The home, on Idell Drive in the Sulphur Springs neighborhood, just south of Waters Avenue, was officially unveiled Monday, June 20, in a short, driveway ceremony that brought out city officials, residents and TV cameras.

The reason for the pomp and circumstance is the home is part of a larger effort by the city to create housing opportunities for those who are finding it increasingly harder to find a home in Tampa, a cohort that seems to be growing by the day.

“As we all know, housing is a crisis — the availability, the affordability for workforce housing on all levels,” says Tampa Mayor Jane Castor. “For every apartment that comes up for rent in Tampa, there are over 20 people looking at that apartment. It’s something that we have to approach from all angles and we’re doing that.”

Castor’s stated goal is to help 10,000 affordable homes built by 2027.

This particular angle is a partnership between the city and local developers that began about a year ago. That’s when Tampa awarded 15 vacant, city-owned lots to developers chosen through a lottery with an agreement that affordable homes would be built. Two of the lots were big enough to split so a total of 17 houses will be built by 11 developers.

The project is called the infill housing program.

As big piece of the program is that construction is fast-tracked, with Tampa’s Department of Development and Growth Management helping expedite permits and working with the developers to “navigate the development process as quickly and efficiently as possible.”

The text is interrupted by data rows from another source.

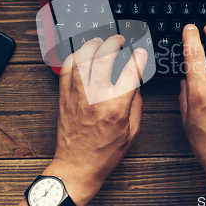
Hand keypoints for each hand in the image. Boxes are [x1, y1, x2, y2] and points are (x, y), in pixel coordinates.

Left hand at [42, 35, 146, 205]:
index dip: (138, 58)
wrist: (77, 166)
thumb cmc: (104, 153)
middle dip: (114, 43)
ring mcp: (77, 96)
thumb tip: (136, 84)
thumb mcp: (132, 131)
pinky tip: (81, 54)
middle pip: (103, 58)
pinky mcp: (65, 97)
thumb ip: (136, 104)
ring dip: (91, 45)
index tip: (141, 53)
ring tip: (100, 41)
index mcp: (116, 107)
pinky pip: (66, 70)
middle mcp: (95, 98)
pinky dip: (73, 57)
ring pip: (81, 60)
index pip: (130, 72)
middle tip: (119, 40)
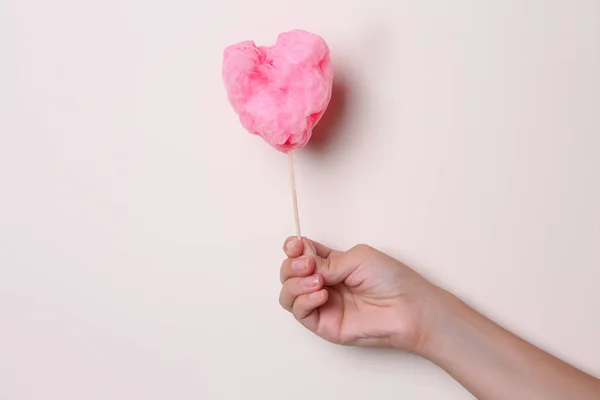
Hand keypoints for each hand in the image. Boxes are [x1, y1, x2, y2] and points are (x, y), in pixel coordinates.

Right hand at [279, 237, 438, 352]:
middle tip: (308, 264)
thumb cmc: (392, 280)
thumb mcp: (357, 257)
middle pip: (289, 272)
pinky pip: (299, 312)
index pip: (301, 253)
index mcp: (332, 263)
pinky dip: (304, 300)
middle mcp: (324, 283)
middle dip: (292, 265)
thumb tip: (305, 265)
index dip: (293, 247)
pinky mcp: (324, 324)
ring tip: (317, 281)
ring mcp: (322, 304)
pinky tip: (322, 294)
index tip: (296, 245)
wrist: (408, 308)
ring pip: (288, 294)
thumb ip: (327, 261)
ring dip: (295, 283)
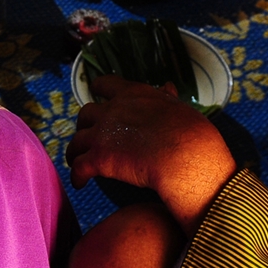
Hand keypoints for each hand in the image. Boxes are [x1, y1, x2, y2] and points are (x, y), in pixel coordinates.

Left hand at [66, 76, 236, 233]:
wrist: (186, 157)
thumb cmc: (191, 134)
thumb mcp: (180, 108)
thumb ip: (167, 99)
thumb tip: (167, 87)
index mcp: (133, 94)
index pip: (105, 84)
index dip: (98, 91)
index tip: (97, 96)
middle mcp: (113, 110)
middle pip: (86, 114)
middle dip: (86, 125)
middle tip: (92, 136)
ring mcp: (103, 133)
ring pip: (77, 141)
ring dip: (76, 151)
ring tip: (78, 161)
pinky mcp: (99, 158)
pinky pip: (78, 167)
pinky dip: (77, 176)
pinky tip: (79, 183)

Castor says how the infill program is set up makes it looks easy to put the homes up, “but it’s a little more difficult and a little more nuanced than it sounds.” Among the work needed to prepare for construction was getting the lots cleared and making sure utilities are available. The city also made $75,000 available to the developers if they needed help buying supplies.

In all, it took 90 days to get the permitting and to clear the lots.

To qualify for the homes, buyers need to fall within 80% of the area median income — $65,700 for a family of four.

The just-completed home on Idell Drive was listed at $300,000, but developer Randy Randolph of RL Builders says the price was reduced to $280,000 to accommodate the buyer, Velina Glass.

As for the house itself, it’s 1,250 square feet with three bedrooms, two baths and a two-car garage. It has vinyl plank flooring throughout, stainless steel appliances and brush nickel hardware along with quartz countertops and hurricane-rated windows.

Randolph says his goal when building the home was for it to look like a nicer home in any city neighborhood. That’s because he wanted whoever moved in to feel as if they were living in the best home possible or for anyone driving by not to see it as a cheaply constructed house.

“We put all that we could in it,” Randolph says. “Everything that you see in this house, I promise you, I can take you to a Tampa Heights house, I can take you to an Ybor City house I’m building, and you’ll see the exact same things.

“I wanted to provide a custom affordable home.”